[PROVIDED RECORDS — start]

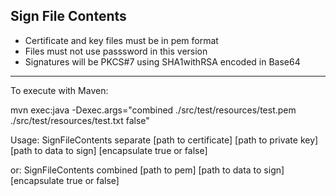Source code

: Sign File Contents
------------------
* Certificate and key files must be in pem format
* Files must not use passsword in this version
* Signatures will be PKCS#7 using SHA1withRSA encoded in Base64

---
To execute with Maven:

mvn exec:java -Dexec.args="combined ./src/test/resources/test.pem ./src/test/resources/test.txt false"


Usage: SignFileContents separate [path to certificate] [path to private key] [path to data to sign] [encapsulate true or false]

or: SignFileContents combined [path to pem] [path to data to sign] [encapsulate true or false]
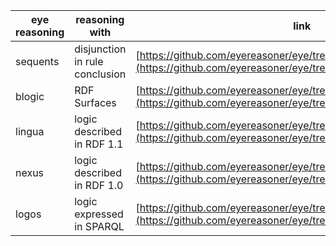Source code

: | eye reasoning | reasoning with | link |
| --------- | ---------- | ----------- |
| sequents | disjunction in rule conclusion | [https://github.com/eyereasoner/eye/tree/master/reasoning/sequents](https://github.com/eyereasoner/eye/tree/master/reasoning/sequents) |
| blogic | RDF Surfaces | [https://github.com/eyereasoner/eye/tree/master/reasoning/blogic](https://github.com/eyereasoner/eye/tree/master/reasoning/blogic) |
| lingua | logic described in RDF 1.1 | [https://github.com/eyereasoner/eye/tree/master/reasoning/lingua](https://github.com/eyereasoner/eye/tree/master/reasoning/lingua) |
| nexus | logic described in RDF 1.0 | [https://github.com/eyereasoner/eye/tree/master/reasoning/nexus](https://github.com/eyereasoner/eye/tree/master/reasoning/nexus) |
| logos | logic expressed in SPARQL | [https://github.com/eyereasoner/eye/tree/master/logos](https://github.com/eyereasoner/eye/tree/master/logos) |
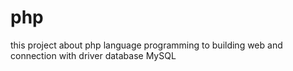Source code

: # php
this project about php language programming to building web and connection with driver database MySQL
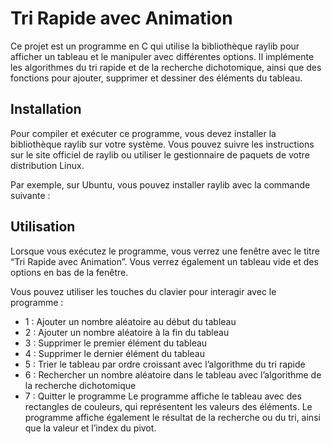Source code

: # Tri Rapide avec Animation

Ce projet est un programme en C qui utilise la bibliothèque raylib pour afficher un tableau et le manipuler avec différentes options. Il implémente les algorithmes du tri rapide et de la recherche dichotomique, ainsi que des fonctions pour ajouter, supprimer et dessiner des éléments du tableau.

## Installation

Pour compiler et exécuter ce programme, vous devez installer la bibliothèque raylib sur votre système. Vous pouvez suivre les instructions sur le site officiel de raylib ou utiliser le gestionnaire de paquets de votre distribution Linux.

Par exemple, sur Ubuntu, vous pouvez installer raylib avec la commande suivante :

## Utilisation
Lorsque vous exécutez le programme, vous verrez une fenêtre avec le titre “Tri Rapide avec Animation”. Vous verrez également un tableau vide et des options en bas de la fenêtre.

Vous pouvez utiliser les touches du clavier pour interagir avec le programme :

- 1 : Ajouter un nombre aléatoire au début du tableau
- 2 : Ajouter un nombre aléatoire à la fin du tableau
- 3 : Supprimer le premier élément du tableau
- 4 : Supprimer le dernier élément du tableau
- 5 : Trier le tableau par ordre croissant avec l’algorithme du tri rapide
- 6 : Rechercher un nombre aléatoire dans le tableau avec l’algorithme de la recherche dichotomique
- 7 : Quitter le programme
Le programme affiche le tableau avec des rectangles de couleurs, qui représentent les valeurs des éléments.
Le programme affiche également le résultat de la recherche ou du tri, ainsi que la valeur et l’index du pivot.
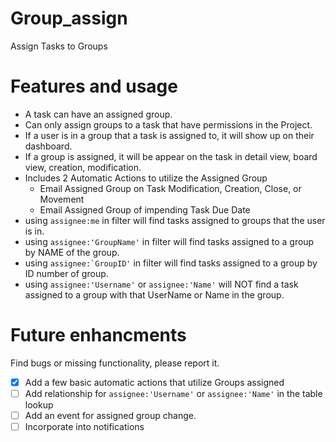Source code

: # Group_assign
Assign Tasks to Groups

# Features and usage
* A task can have an assigned group.
* Can only assign groups to a task that have permissions in the Project.
* If a user is in a group that a task is assigned to, it will show up on their dashboard.
* If a group is assigned, it will be appear on the task in detail view, board view, creation, modification. 
* Includes 2 Automatic Actions to utilize the Assigned Group
  * Email Assigned Group on Task Modification, Creation, Close, or Movement
  * Email Assigned Group of impending Task Due Date
* using ``assignee:me`` in filter will find tasks assigned to groups that the user is in.
* using ``assignee:'GroupName'`` in filter will find tasks assigned to a group by NAME of the group.
* using ``assignee:`GroupID'`` in filter will find tasks assigned to a group by ID number of group.
* using ``assignee:'Username'`` or ``assignee:'Name'`` will NOT find a task assigned to a group with that UserName or Name in the group. 

# Future enhancments
Find bugs or missing functionality, please report it.

- [x] Add a few basic automatic actions that utilize Groups assigned
- [ ] Add relationship for ``assignee:'Username'`` or ``assignee:'Name'`` in the table lookup 
- [ ] Add an event for assigned group change.
- [ ] Incorporate into notifications
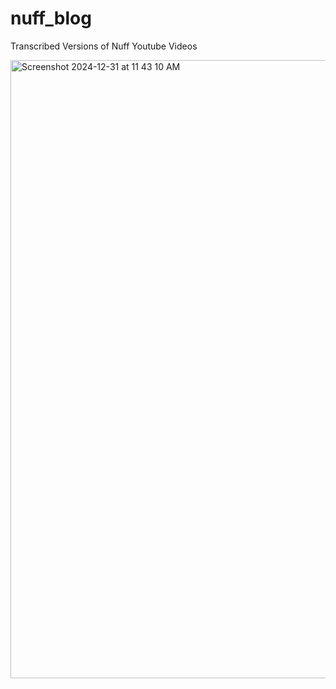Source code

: # nuff_blog
Transcribed Versions of Nuff Youtube Videos

<img width="989" alt="Screenshot 2024-12-31 at 11 43 10 AM" src="https://github.com/user-attachments/assets/abb8dfce-e0ad-4479-b1f2-27c8fec19426" />
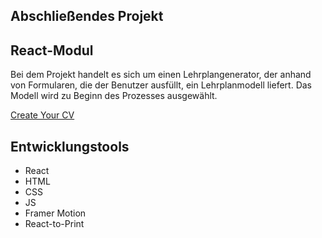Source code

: ## Abschließendes Projekt 
## React-Modul


Bei dem Projekt handelt es sich um einen Lehrplangenerator, der anhand von Formularen, die der Benutzer ausfüllt, ein Lehrplanmodell liefert. 
Das Modell wird zu Beginn des Prozesses ausgewählt. 

<a href="https://github.com/Jackeline-Matos/Lebenslauf/tree/main/lebenslauf/projektFotos-Readme">
Create Your CV
</a>

## Entwicklungstools
* React
* HTML
* CSS
* JS
* Framer Motion
* React-to-Print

[PROVIDED RECORDS — finish]

ASSIGNED TASK. Write out the whole listing exactly. Pictures stay out.

RESPONSE BOX.
Source code

: Sign File Contents
------------------
* Certificate and key files must be in pem format
* Files must not use passsword in this version
* Signatures will be PKCS#7 using SHA1withRSA encoded in Base64

---
To execute with Maven:

mvn exec:java -Dexec.args="combined ./src/test/resources/test.pem ./src/test/resources/test.txt false"


Usage: SignFileContents separate [path to certificate] [path to private key] [path to data to sign] [encapsulate true or false]

or: SignFileContents combined [path to pem] [path to data to sign] [encapsulate true or false]
Source code

: | eye reasoning | reasoning with | link |
| --------- | ---------- | ----------- |
| sequents | disjunction in rule conclusion | [https://github.com/eyereasoner/eye/tree/master/reasoning/sequents](https://github.com/eyereasoner/eye/tree/master/reasoning/sequents) |
| blogic | RDF Surfaces | [https://github.com/eyereasoner/eye/tree/master/reasoning/blogic](https://github.com/eyereasoner/eye/tree/master/reasoning/blogic) |
| lingua | logic described in RDF 1.1 | [https://github.com/eyereasoner/eye/tree/master/reasoning/lingua](https://github.com/eyereasoner/eye/tree/master/reasoning/lingua) |
| nexus | logic described in RDF 1.0 | [https://github.com/eyereasoner/eye/tree/master/reasoning/nexus](https://github.com/eyereasoner/eye/tree/master/reasoning/nexus) |
| logos | logic expressed in SPARQL | [https://github.com/eyereasoner/eye/tree/master/logos](https://github.com/eyereasoner/eye/tree/master/logos) |
Source code

: # php
this project about php language programming to building web and connection with driver database MySQL
Source code

: # Tri Rapide avec Animation

Ce projet est un programme en C qui utilise la bibliothèque raylib pour afficher un tableau et le manipuler avec différentes options. Il implémente les algorithmes du tri rapide et de la recherche dichotomique, ainsi que des fonctions pour ajouter, supprimer et dessiner des éléments du tableau.

## Installation

Pour compiler et exécuter ce programme, vous devez installer la bibliothèque raylib sur votre système. Vous pouvez suivre les instructions sur le site officiel de raylib ou utiliser le gestionnaire de paquets de votre distribution Linux.

Par exemple, sur Ubuntu, vous pouvez installer raylib avec la commande suivante :

## Utilisation
Lorsque vous exécutez le programme, vous verrez une fenêtre avec le titre “Tri Rapide avec Animation”. Vous verrez également un tableau vide et des options en bas de la fenêtre.

Vous pouvez utiliser les touches du clavier pour interagir avec le programme :

- 1 : Ajouter un nombre aléatoire au début du tableau
- 2 : Ajouter un nombre aléatoire à la fin du tableau
- 3 : Supprimer le premier élément du tableau
- 4 : Supprimer le dernier élément du tableau
- 5 : Trier le tableau par ordre croissant avec l’algorithme du tri rapide
- 6 : Rechercher un nombre aléatoire dans le tableau avec l’algorithme de la recherche dichotomique
- 7 : Quitter le programme
Le programme affiche le tableau avec des rectangles de couleurs, qui représentent les valeurs des éléments.
Le programme affiche également le résultat de la recherche ou du tri, ainsi que la valeur et l’index du pivot.
Source code

: # Group_assign
Assign Tasks to Groups

# Features and usage
* A task can have an assigned group.
* Can only assign groups to a task that have permissions in the Project.
* If a user is in a group that a task is assigned to, it will show up on their dashboard.
* If a group is assigned, it will be appear on the task in detail view, board view, creation, modification. 
* Includes 2 Automatic Actions to utilize the Assigned Group
  * Email Assigned Group on Task Modification, Creation, Close, or Movement
  * Email Assigned Group of impending Task Due Date
* using ``assignee:me`` in filter will find tasks assigned to groups that the user is in.
* using ``assignee:'GroupName'`` in filter will find tasks assigned to a group by NAME of the group.
* using ``assignee:`GroupID'`` in filter will find tasks assigned to a group by ID number of group.
* using ``assignee:'Username'`` or ``assignee:'Name'`` will NOT find a task assigned to a group with that UserName or Name in the group. 

# Future enhancments
Find bugs or missing functionality, please report it.

- [x] Add a few basic automatic actions that utilize Groups assigned
- [ ] Add relationship for ``assignee:'Username'`` or ``assignee:'Name'`` in the table lookup 
- [ ] Add an event for assigned group change.
- [ ] Incorporate into notifications
Source code

: # nuff_blog
Transcribed Versions of Nuff Youtube Videos

<img width="989" alt="Screenshot 2024-12-31 at 11 43 10 AM" src="https://github.com/user-attachments/assets/abb8dfce-e0ad-4479-b1f2-27c8fec19426" />
Source code

: ## Abschließendes Projekt 
## React-Modul


Bei dem Projekt handelt es sich um einen Lehrplangenerator, der anhand von Formularen, die der Benutzer ausfüllt, ein Lehrplanmodell liefert. 
Das Modell wird zu Beginn des Prozesses ausgewählt. 

<a href="https://github.com/Jackeline-Matos/Lebenslauf/tree/main/lebenslauf/projektFotos-Readme">
Create Your CV
</a>

## Entwicklungstools
* React
* HTML
* CSS
* JS
* Framer Motion
* React-to-Print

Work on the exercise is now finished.